I always thought you hate gardening.
True, yes. When I was a boy, I had to spend my Saturday afternoons toiling away in the garden while my colleagues were having fun at the pool. But the forced isolation of these days has opened my eyes to the Zen-like characteristics of the yard. Also, I am only doing one or two hours a day. No drudgery.
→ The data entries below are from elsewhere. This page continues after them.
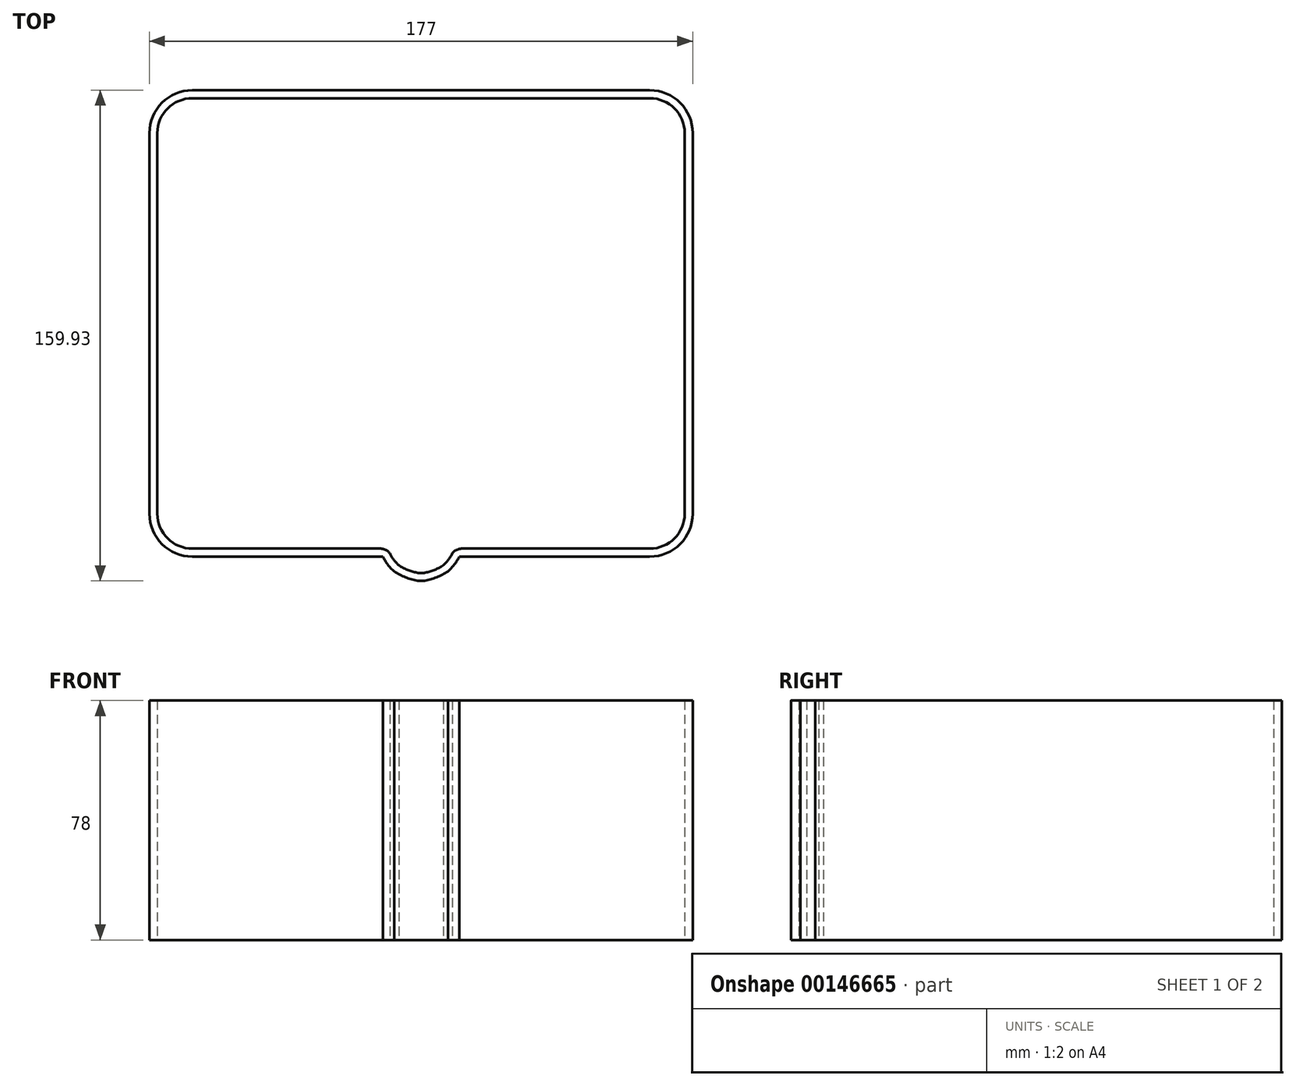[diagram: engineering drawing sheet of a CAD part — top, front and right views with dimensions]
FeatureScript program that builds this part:
annotation { "Feature Type Name" : "Feature", "Feature Type Description" : "" }
export const myFeature = defineFeature(function(context is Context, id is Id, definition is map)
    precondition{}
    {
        {
            var Q0;
            Q0=qCreatedBy(makeId("Top.planeOp"),FACE);
            var sketch = newSketch(context, id + "F0", { "sketchPlane" : qUnion([Q0])});
            skLineSegment(sketch, "E0", {"start": v(-142.08, 0) * mm, "end": v(142.08, 0) * mm});
            skPoint(sketch, "E1", {"position": v(0, 0) * mm});
            skSolve(sketch);
        }
        {
            var Q0;
            Q0=qCreatedBy(makeId("Top.planeOp"),FACE);
            var sketch = newSketch(context, id + "F1", { "sketchPlane" : qUnion([Q0])});
            skLineSegment(sketch, "E2.bottom", {"start": v(-74.5, 80.49) * mm, "end": v(0, 80.49) * mm});
            skLineSegment(sketch, "E2.top", {"start": v(-74.5, -71.51) * mm, "end": v(-12.45, -71.51) * mm});
            skLineSegment(sketch, "E2.left", {"start": v(-88.5, 66.49) * mm, "end": v(-88.5, -57.51) * mm});
            skPoint(sketch, "E3.visualSharp", {"position": v(-88.5, 80.49) * mm});
            skArc(sketch, "E3.filletArc", {"start": v(-74.5, 80.49) * mm, "mid": v(-84.4, 76.39) * mm, "end": v(-88.5, 66.49) * mm});
            skPoint(sketch, "E4.visualSharp", {"position": v(-88.5, -71.51) * mm});
            skArc(sketch, "E4.filletArc", {"start": v(-88.5, -57.51) * mm, "mid": v(-84.4, -67.41) * mm, "end": v(-74.5, -71.51) * mm});
            skLineSegment(sketch, "E5.0", {"start": v(-74.5, 77.89) * mm, "end": v(0, 77.89) * mm});
            skArc(sketch, "E5.1", {"start": v(-74.5, 77.89) * mm, "mid": v(-82.56, 74.55) * mm, "end": v(-85.9, 66.49) * mm});
            skLineSegment(sketch, "E5.3", {"start": v(-74.5, -68.91) * mm, "end": v(-13.3, -68.91) * mm});
            skArc(sketch, "E5.4", {"start": v(-85.9, -57.51) * mm, "mid": v(-82.56, -65.57) * mm, "end": v(-74.5, -68.91) * mm});
            skLineSegment(sketch, "E5.5", {"start": v(-85.9, 66.49) * mm, "end": v(-85.9, -57.51) * mm});
            skArc(sketch, "E6", {"start": v(-12.45, -71.51) * mm, "mid": v(-10.84, -74.12) * mm, "end": v(-8.73, -76.34) * mm});
            skArc(sketch, "E7", {"start": v(-8.73, -76.34) * mm, "mid": v(-5.1, -78.25) * mm, "end": v(-1.14, -79.35) * mm});
            skArc(sketch, "E8.2", {"start": v(-7.22, -74.34) * mm, "mid": v(-4.44, -75.82) * mm, "end": v(-1.43, -76.75) * mm});
            skArc(sketch, "E8.3", {"start": v(-10.2, -70.42) * mm, "mid": v(-8.9, -72.53) * mm, "end": v(-7.22, -74.34) * mm});
            skArc(sketch, "E9", {"start": v(-10.2, -70.42) * mm, "mid": v(-11.58, -69.31) * mm, "end": v(-13.3, -68.91) * mm});
            skLineSegment(sketch, "E10", {"start": v(0, -79.5) * mm, "end": v(0, 141.38) * mm, "construction": true});
            skArc(sketch, "E11.MirrorCS", {"start": v(10.2, -70.42) * mm, "mid": v(8.9, -72.53) * mm, "end": v(7.22, -74.34) * mm});
            skArc(sketch, "E12.MirrorCS", {"start": v(10.2, -70.42) * mm, "mid": v(11.58, -69.31) * mm, "end": v(13.3, -68.91) * mm});
            skArc(sketch, "E13.MirrorCS", {"start": v(7.22, -74.34) * mm, "mid": v(4.44, -75.82) * mm, "end": v(1.43, -76.75) * mm});
            skArc(sketch, "E14.MirrorCS", {"start": v(12.45, -71.51) * mm, "mid": v(10.84, -74.12) * mm, "end": v(8.73, -76.34) * mm});
            skLineSegment(sketch, "E15.MirrorCS", {"start": v(74.5, -68.91) * mm, "end": v(13.3, -68.91) * mm});
            skLineSegment(sketch, "E16.MirrorCS", {"start": v(74.5, 80.49) * mm, "end": v(0, 80.49) * mm});
            skPoint(sketch, "E17.MirrorP", {"position": v(88.5, -71.51) * mm});
            skLineSegment(sketch, "E18.MirrorCS", {"start": v(74.5, -71.51) * mm, "end": v(12.45, -71.51) * mm});
            skLineSegment(sketch, "E19.MirrorCS", {"start": v(88.5, 66.49) * mm, "end": v(88.5, -57.51) * mm});
            skArc(sketch, "E20.MirrorCS", {"start": v(85.9, -57.51) * mm, "mid": v(82.56, -65.57) * mm, "end": v(74.5, -68.91) * mm});
            skPoint(sketch, "E21.MirrorP", {"position": v(88.5, 80.49) * mm});
            skArc(sketch, "E22.MirrorCS", {"start": v(74.5, 80.49) * mm, "mid": v(84.4, 76.39) * mm, "end": v(88.5, 66.49) * mm});
            skArc(sketch, "E23.MirrorCS", {"start": v(88.5, -57.51) * mm, "mid": v(84.4, -67.41) * mm, "end": v(74.5, -71.51) * mm});
            skLineSegment(sketch, "E24.MirrorCS", {"start": v(85.9, 66.49) * mm, "end": v(85.9, -57.51) * mm});
            skLineSegment(sketch, "E25.MirrorCS", {"start": v(74.5, 77.89) * mm, "end": v(0, 77.89) * mm});
            skArc(sketch, "E26.MirrorCS", {"start": v(74.5, 77.89) * mm, "mid": v(82.56, 74.55) * mm, "end": v(85.9, 66.49) * mm});
            skArc(sketch, "E27.MirrorCS", {"start": v(8.73, -76.34) * mm, "mid": v(5.1, -78.25) * mm, "end": v(1.14, -79.35) * mm});
            skPoint(sketch, "E28.visualSharp", {"position": v(0, -79.5) * mm});
            skArc(sketch, "E28.filletArc", {"start": v(-1.14, -79.35) * mm, "mid": v(0, -79.44) * mm, "end": v(1.14, -79.35) * mm});
            skPoint(sketch, "E29.visualSharp", {"position": v(0, -76.98) * mm});
            skArc(sketch, "E29.filletArc", {"start": v(-1.43, -76.75) * mm, "mid": v(0, -76.9) * mm, "end": v(1.43, -76.75) * mm});
            skSolve(sketch);
        }
        {
            var Q0;
            Q0 = qSketchRegion(id + "F1", true);
            extrude(context, id + "F2", {"entities" : qUnion([Q0]), "depth" : 78 * mm});
        }
    });
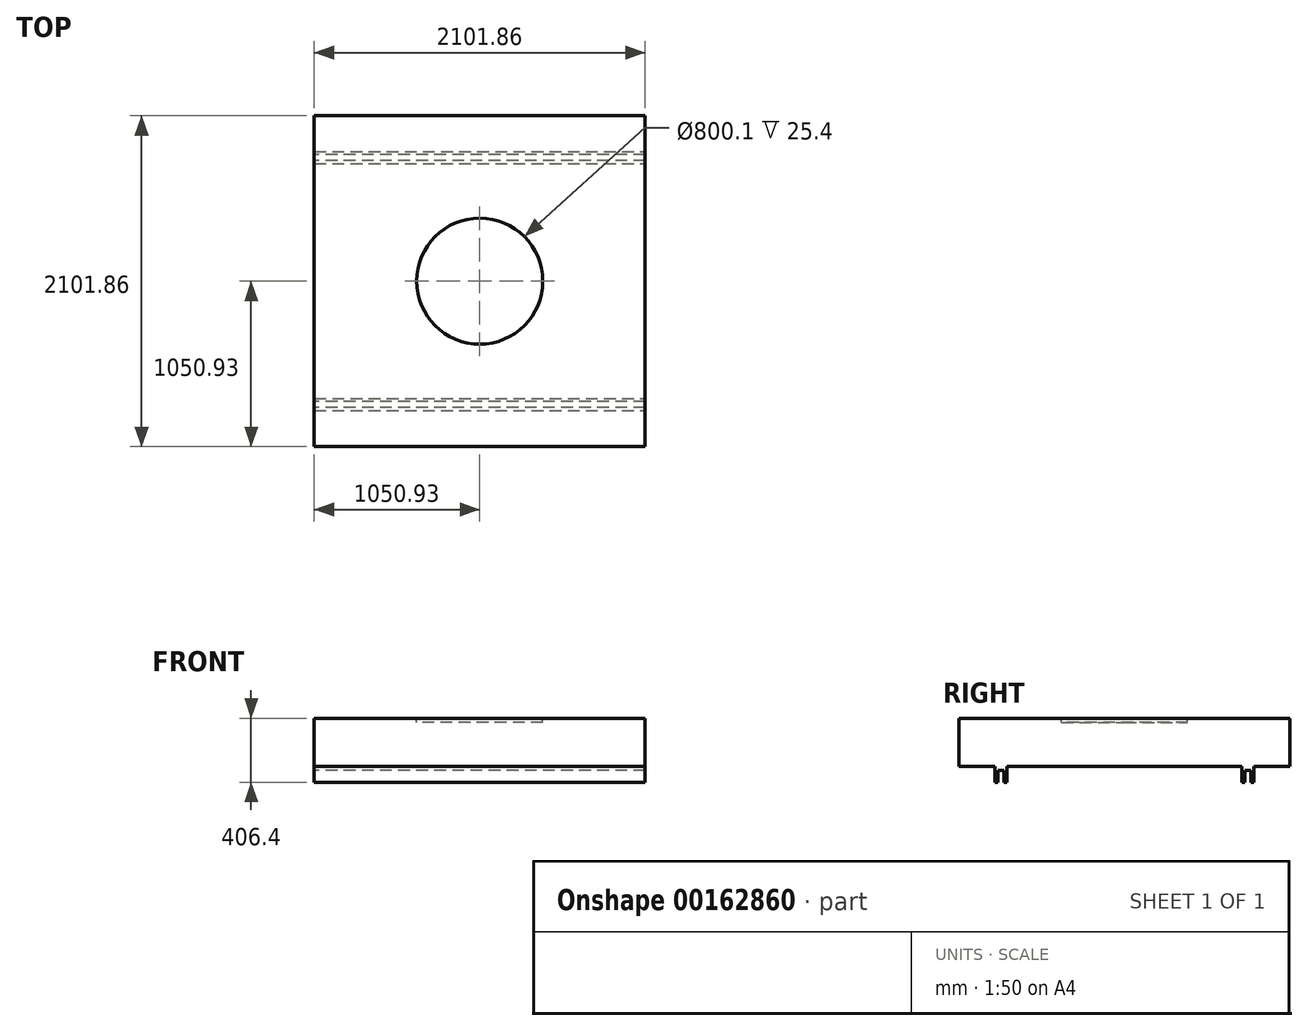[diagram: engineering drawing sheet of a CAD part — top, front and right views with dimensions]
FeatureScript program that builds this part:
annotation { "Feature Type Name" : "Feature", "Feature Type Description" : "" }
export const myFeature = defineFeature(function(context is Context, id is Id, definition is map)
    precondition{}
    {
        {
            var Q0;
            Q0=qCreatedBy(makeId("Top.planeOp"),FACE);
            var sketch = newSketch(context, id + "F0", { "sketchPlane" : qUnion([Q0])});
            skLineSegment(sketch, "E0.bottom", {"start": v(1050.93, -1050.92) * mm, "end": v(-1050.93, -1050.93) * mm});
            skLineSegment(sketch, "E0.top", {"start": v(1050.93, 1050.93) * mm, "end": v(-1050.93, 1050.92) * mm});
            skLineSegment(sketch, "E0.left", {"start": v(1050.93, -1050.92) * mm, "end": v(1050.93, 1050.93) * mm});
            skLineSegment(sketch, "E0.right", {"start": v(-1050.93, -1050.93) * mm, "end": v(-1050.93, 1050.92) * mm});
            skPoint(sketch, "E0.middle", {"position": v(0, 0) * mm});
            skSolve(sketch);
        }
        {
            var Q0;
            Q0 = qSketchRegion(id + "F0", true);
            extrude(context, id + "F1", {"entities" : qUnion([Q0]), "depth" : 304.8 * mm});
        }
        {
            var Q0;
            Q0=makeQuery(id+"F1.opExtrude","CAP_FACE",FACE,{"disambiguationData":[OSD([sQuery(id+"F0.wireOp",EDGE,"E0.bottom"),sQuery(id+"F0.wireOp",EDGE,"E0.top"),sQuery(id+"F0.wireOp",EDGE,"E0.left"),sQuery(id+"F0.wireOp",EDGE,"E0.right")])],"isStart":false});
            var sketch = newSketch(context, id + "F2", { "sketchPlane" : qUnion([Q0])});
            skCircle(sketch, "E1", {"center": v(0, 0) * mm, "radius": 400.05 * mm});
            skSolve(sketch);
        }
        {
            var Q0;
            Q0 = qSketchRegion(id + "F2", true);
            extrude(context, id + "F3", {"entities" : qUnion([Q0]), "operationType" : NewBodyOperationType.REMOVE, "oppositeDirection" : true, "depth" : 25.4 * mm});
        }
        {
            var Q0;
            Q0=makeQuery(id+"F1.opExtrude","CAP_FACE",FACE,{"disambiguationData":[OSD([sQuery(id+"F0.wireOp",EDGE,"E0.bottom"),sQuery(id+"F0.wireOp",EDGE,"E0.top"),sQuery(id+"F0.wireOp",EDGE,"E0.left"),sQuery(id+"F0.wireOp",EDGE,"E0.right")])],"isStart":true});
            var sketch = newSketch(context, id + "F4", { "sketchPlane" : qUnion([Q0])});
            skLineSegment(sketch, "E2.bottom", {"start": v(-1050.93, 822.32) * mm, "end": v(1050.93, 822.32) * mm});
            skLineSegment(sketch, "E2.top", {"start": v(-1050.93, 746.12) * mm, "end": v(1050.93, 746.12) * mm});
            skLineSegment(sketch, "E2.left", {"start": v(-1050.93, 822.32) * mm, "end": v(-1050.93, 746.12) * mm});
            skLineSegment(sketch, "E2.right", {"start": v(1050.93, 822.32) * mm, "end": v(1050.93, 746.12) * mm});
            skLineSegment(sketch, "E3.bottom", {"start": v(-1050.93, -746.13) * mm, "end": v(1050.93, -746.13) * mm});
            skLineSegment(sketch, "E3.top", {"start": v(-1050.93, -822.33) * mm, "end": v(1050.93, -822.33) * mm});
            skLineSegment(sketch, "E3.left", {"start": v(-1050.93, -746.13) * mm, "end": v(-1050.93, -822.33) * mm});
            skLineSegment(sketch, "E3.right", {"start": v(1050.93, -746.13) * mm, "end": v(1050.93, -822.33) * mm});
            skSolve(sketch);
        }
        {
            var Q0;
            Q0 = qSketchRegion(id + "F4", true);
            extrude(context, id + "F5", {"entities" : qUnion([Q0]), "operationType" : NewBodyOperationType.ADD, "depth" : 101.6 * mm});
        }
        {
            var Q0;
            Q0=makeQuery(id+"F5.boolean.opBoolean","MERGE",FACE,{"derivedFrom":[makeQuery(id+"F1.opExtrude","SWEPT_FACE",FACE,{"disambiguationData":[OSD([sQuery(id+"F0.wireOp",EDGE,"E0.right")])]}),makeQuery(id+"F5.opExtrude","SWEPT_FACE",FACE,{"disambiguationData":[OSD([sQuery(id+"F4.wireOp",EDGE,"E2.left")])]}),makeQuery(id+"F5.opExtrude","SWEPT_FACE",FACE,{"disambiguationData":[OSD([sQuery(id+"F4.wireOp",EDGE,"E3.left")])]})]});
            var sketch = newSketch(context, id + "F6", { "sketchPlane" : qUnion([Q0])});
            skLineSegment(sketch, "E4.top", {"start": v(-765.17, -25.4) * mm, "end": v(-803.27, -25.4) * mm});
            skLineSegment(sketch, "E4.left", {"start": v(-765.17, -101.6) * mm, "end": v(-765.17, -25.4) * mm});
            skLineSegment(sketch, "E4.right", {"start": v(-803.27, -101.6) * mm, "end": v(-803.27, -25.4) * mm});
            skPoint(sketch, "E4.middle", {"position": v(-784.22, -101.6) * mm});
            skLineSegment(sketch, "E5", {"start": v(-803.27, -101.6) * mm, "end": v(-765.17, -101.6) * mm});
            skPoint(sketch, "E4.bottom.end.orphan", {"position": v(-803.27, -177.8) * mm});
            skPoint(sketch, "E6.orphan", {"position": v(-765.17, -177.8) * mm});
            skLineSegment(sketch, "E7.top", {"start": v(803.27, -25.4) * mm, "end": v(765.17, -25.4) * mm});
            skLineSegment(sketch, "E7.left", {"start": v(803.27, -101.6) * mm, "end": v(803.27, -25.4) * mm});
            skLineSegment(sketch, "E7.right", {"start": v(765.17, -101.6) * mm, "end": v(765.17, -25.4) * mm});
            skPoint(sketch, "E7.middle", {"position": v(784.22, -101.6) * mm});
            skLineSegment(sketch, "E8", {"start": v(765.17, -101.6) * mm, "end": v(803.27, -101.6) * mm});
            skPoint(sketch, "E7.bottom.end.orphan", {"position": v(765.17, -177.8) * mm});
            skPoint(sketch, "E7.bottom.start.orphan", {"position": v(803.27, -177.8) * mm});
            skSolve(sketch);
        }
        {
            var Q0;
            Q0 = qSketchRegion(id + "F6", true);
            extrude(context, id + "F7", {"entities" : qUnion([Q0]), "operationType" : NewBodyOperationType.REMOVE, "endBound" : BoundingType.THROUGH_ALL, "oppositeDirection" : true, "depth" : 25.4 * mm});
        }
    });
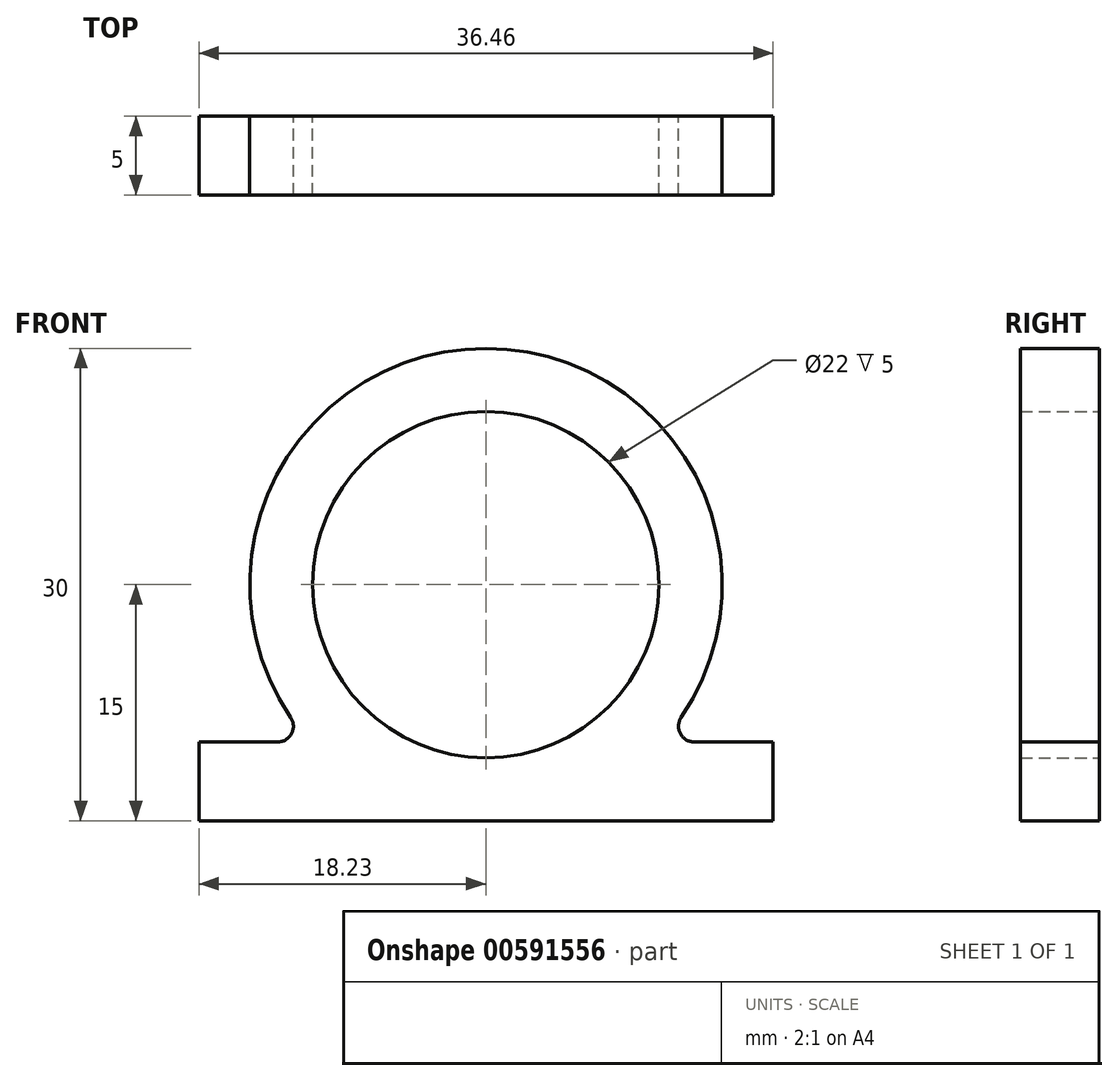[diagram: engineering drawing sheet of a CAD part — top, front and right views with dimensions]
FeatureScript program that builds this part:
annotation { "Feature Type Name" : "Feature", "Feature Type Description" : "" }
export const myFeature = defineFeature(function(context is Context, id is Id, definition is map)
    precondition{}
    {
        {
            var Q0;
            Q0=qCreatedBy(makeId("Front.planeOp"),FACE);
            var sketch = newSketch(context, id + "F0", { "sketchPlane" : qUnion([Q0])});
            skCircle(sketch, "E0", {"center": v(0, 0) * mm, "radius": 11 * mm});
            skArc(sketch, "E1", {"start": v(12.4, -8.44) * mm, "mid": v(0, 15) * mm, "end": v(-12.4, -8.44) * mm});
            skLineSegment(sketch, "E2.bottom", {"start": v(-18.23, -15) * mm, "end": v(18.23, -15) * mm});
            skLineSegment(sketch, "E2.top", {"start": v(-18.23, -10) * mm, "end": v(-13.23, -10) * mm});
            skLineSegment(sketch, "E2.left", {"start": v(-18.23, -15) * mm, "end": v(-18.23, -10) * mm});
            skLineSegment(sketch, "E2.right", {"start": v(18.23, -15) * mm, "end": v(18.23, -10) * mm});
            skPoint(sketch, "E3", {"position": v(0, -15) * mm});
            skLineSegment(sketch, "E4.trimOffspring", {"start": v(13.23, -10) * mm, "end": v(18.23, -10) * mm});
            skPoint(sketch, "E5.visualSharp", {"position": v(-11.18, -10) * mm});
            skArc(sketch, "E5.filletArc", {"start": v(-13.23, -10) * mm, "mid": v(-12.34, -9.47) * mm, "end": v(-12.4, -8.44) * mm});
            skPoint(sketch, "E6.visualSharp", {"position": v(11.18, -10) * mm});
            skArc(sketch, "E6.filletArc", {"start": v(12.4, -8.44) * mm, "mid": v(12.34, -9.47) * mm, "end": v(13.23, -10) * mm});
            skSolve(sketch);
        }
        {
            var Q0;
            Q0 = qSketchRegion(id + "F0", true);
            extrude(context, id + "F1", {"entities" : qUnion([Q0]), "depth" : 5 * mm, "offsetDistance" : 25 * mm});
        }
    });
How does it feel to be 70??
The days after are feeling rather better than those before. At any rate, the big watershed has been passed long ago, after fifty, fifty-five you are losing steam. The talk of “golden years” is highly overrated gobbledygook. A marketing ploy for a particular segment of consumers.

How did Saturday go?
Super special. My wife hit a home run. She contacted friends with an invitation to send videoclips about me which she then spliced into a one-hour long film. Incredible. Way better than those newspaper articles you sometimes read about politicians or artists turning seventy. And this was not all. In the afternoon, she told me to sit in front of the screen at exactly four forty p.m. for a zoom session with my daughters. Little did I know that after a few minutes more and more friends were joining us. In the end, we were two dozen people populating the screen from all corners. It was almost like the birthday party we could not have.

A very particular day.
For me certainly.  Unforgettable.

Three score and ten.
That’s what they said in the old times when the normal life span of a human was assessed at seventy years. Seen this way, I am now in the extra innings. Overtime.

Easy. Today they say seventy is no age at all.
It’s nothing very special anymore, that’s true. Assuming that the three-score-and-ten rule applies globally, and further assuming that birthdays are equally divided over the year, about 300 000 individuals would have had their 70th birthday last Saturday. That is, if my math is correct, which might not necessarily be the case.

On a hallmark card I once read “It’s not the age, it’s the mileage”. What is your record?
I did some adding up. Here is what I found out about my achievements and accumulations:
1 sailboat
2 professions
3 houses
4 countries
5 employers
6 languages
7 saxophones
8 workplaces
9 bicycles and 9 cars
10 safely mastered recipes
11 apartments
12 large trips.

How much of this is just average?
You can google this, but it would be more interesting to look at the deviations from the normal.

Let’s do it. You are Swiss; therefore, we focus on your consumption of cheese, chocolate, and cigarettes.
OK. Ich neglect the first sixteen years of life, because in this period, the parents exercised benevolent control over my intakes. So, we are dealing with the last 54 years of mine. I reckon to have consumed 200 grams of cheese and 200 grams of chocolate per day.

That’s not enough for chocolate – I have been working with you and I saw how you function under stress.
Let’s not get into this. We stay with the 200 grams. Here’s the math. 200 grams a day results in 1,4 kilograms per week, times 52 times 54 equals 3931,2 kilograms. In round figures, my intake over the years was 4 tons of chocolate and 4 tons of cheese.

This explains your diabetes.
As to cigarettes, the assumption is one pack a day. I was a smoker between ages 16 and 32 and again between 50 and 60. This amounts to 26 smoking years, times 365 equals 9490 packs, times 20 equals 189 800 cigarettes in my lifetime.

This explains the stent in your heart.
Smuggled into the European Union, this merchandise would amount to a fine of about 19 000 Euro – more than I ever paid for a car.

Do such numbers mean anything?
Not for society at large. This is only of interest for myself alone, in the sense of “had I not…” or “what would be if…”. In the general flow of things such data dilute into microelements.  The individual life is a highly dissoluble affair.

No bother to anyone, really? Did no one care?

O yes, many did.  I am only speaking of the general flow of events in which the individual life disappears. For the individual and his surroundings that life does count a lot. On Saturday, many cared – more than I ever expected.  All I am saying is that sub specie aeternitatis one should not take oneself too seriously.